* [Required actions]
a - Can you reproduce the part of the R32 rear-wheel-drive thread that opens with the words containing "or drive the" and closes with "(Feb 27, 2003)", copying it word for word?
b - Which lines of the listing hold the string "سنجیدہ"? Collect every one of them.

* [Selected text]
--- START ---

# R32 rear wheel drive



## Masheen Daddy (Apr 25, 2009)

can someone please tell me where the fuse to put my r32 in rear wheel drive mode is...


----------



## git-r (Nov 15, 2005)

Open the bonnet, there's a fuse box just in front of the drivers side susp tower..Open it up and using the diagram on the lid pull the fuse that has 4wd/abs on it

Now go and play on a roundabout


----------



## miragev (Apr 11, 2007)

or drive the car slowly then turn the ignition off and on again while moving and it will go into 2wd until you turn the engine off and start it again..


----------



## fourtoes (Feb 27, 2003)

Wow does that work?

bob


----------



## miragev (Apr 11, 2007)

yes...


----------



## Masheen Daddy (Apr 25, 2009)

thats pretty awesome


----------



## Asim R32GTR (Sep 24, 2003)

Masheen Daddy said:


> can someone please tell me where the fuse to put my r32 in rear wheel drive mode is...


If im not wrong, i think it is the top left fuse under the dasboard. 

Asim


----------



## git-r (Nov 15, 2005)

-only works on non v spec models...


----------



## roadie (Feb 6, 2006)

Or run a switch between the two terminals and have 2wd when you want it. (wont go back into 4wd until you stop though !!!).


----------

--- END ---

* [Material provided]
--- START ---

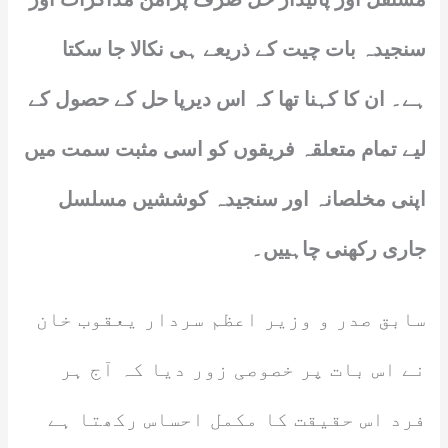
سنجیدہ بات چیت کے ذریعے ہی نکالا جا سکتا
ہے۔ ان کا کہنا تھا کہ اس دیرپا حل کے حصول کے
لیے تمام متعلقہ فریقوں کو اسی مثبت سمت میں
اپنی مخلصانہ اور سنجیدہ کوششیں مسلسل
جاری رکھنی چاہییں۔
سابق صدر و وزیر اعظم سردار یعقوب خان
نے اس بات پر خصوصی زور دیا کہ آج ہر
فرد اس حقیقت کا مکمل احساس رکھتا ہے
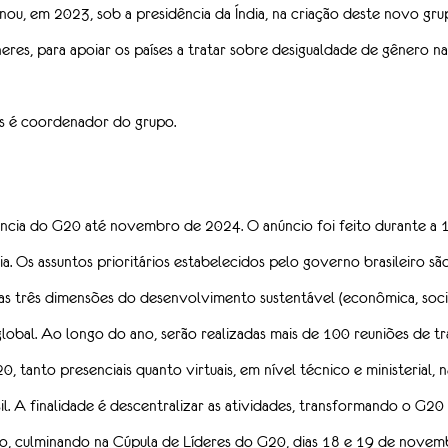
nou, em 2023, sob a presidência da Índia, na criação deste novo gru
s, para apoiar os países a tratar sobre desigualdade de gênero na
es é coordenador do grupo.
dência do G20 até novembro de 2024. O anúncio foi feito durante a 1
a. Os assuntos prioritários estabelecidos pelo governo brasileiro s
as três dimensões do desenvolvimento sustentável (econômica, socia
obal. Ao longo do ano, serão realizadas mais de 100 reuniões de tr
 tanto presenciais quanto virtuais, em nível técnico e ministerial, 
il. A finalidade é descentralizar as atividades, transformando o G2
vo, culminando na Cúpula de Líderes do G20, dias 18 e 19 de novemb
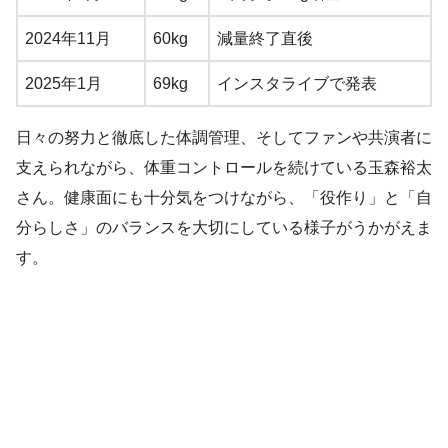
2024年11月
60kg
減量終了直後
2025年1月
69kg
インスタライブで発表
日々の努力と徹底した体調管理、そしてファンや共演者に
支えられながら、体重コントロールを続けている玉森裕太
さん。健康面にも十分気をつけながら、「役作り」と「自
分らしさ」のバランスを大切にしている様子がうかがえま
す。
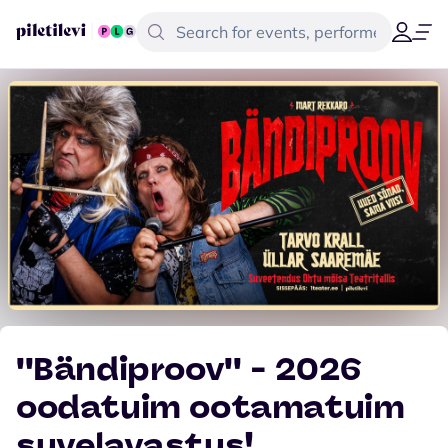
''Bändiproov'' - 2026
oodatuim ootamatuim
suvelavastus!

--- END ---

* [Expected responses]
a -
or drive the car slowly then turn the ignition off and on again while moving and it will go into 2wd until you turn the engine off and start it again..


----------



## fourtoes (Feb 27, 2003)

b -
سنجیدہ بات چیت کے ذریعے ہی نکالا جا سکتا
اپنی مخلصانہ اور سنجیدہ کوششیں مسلسل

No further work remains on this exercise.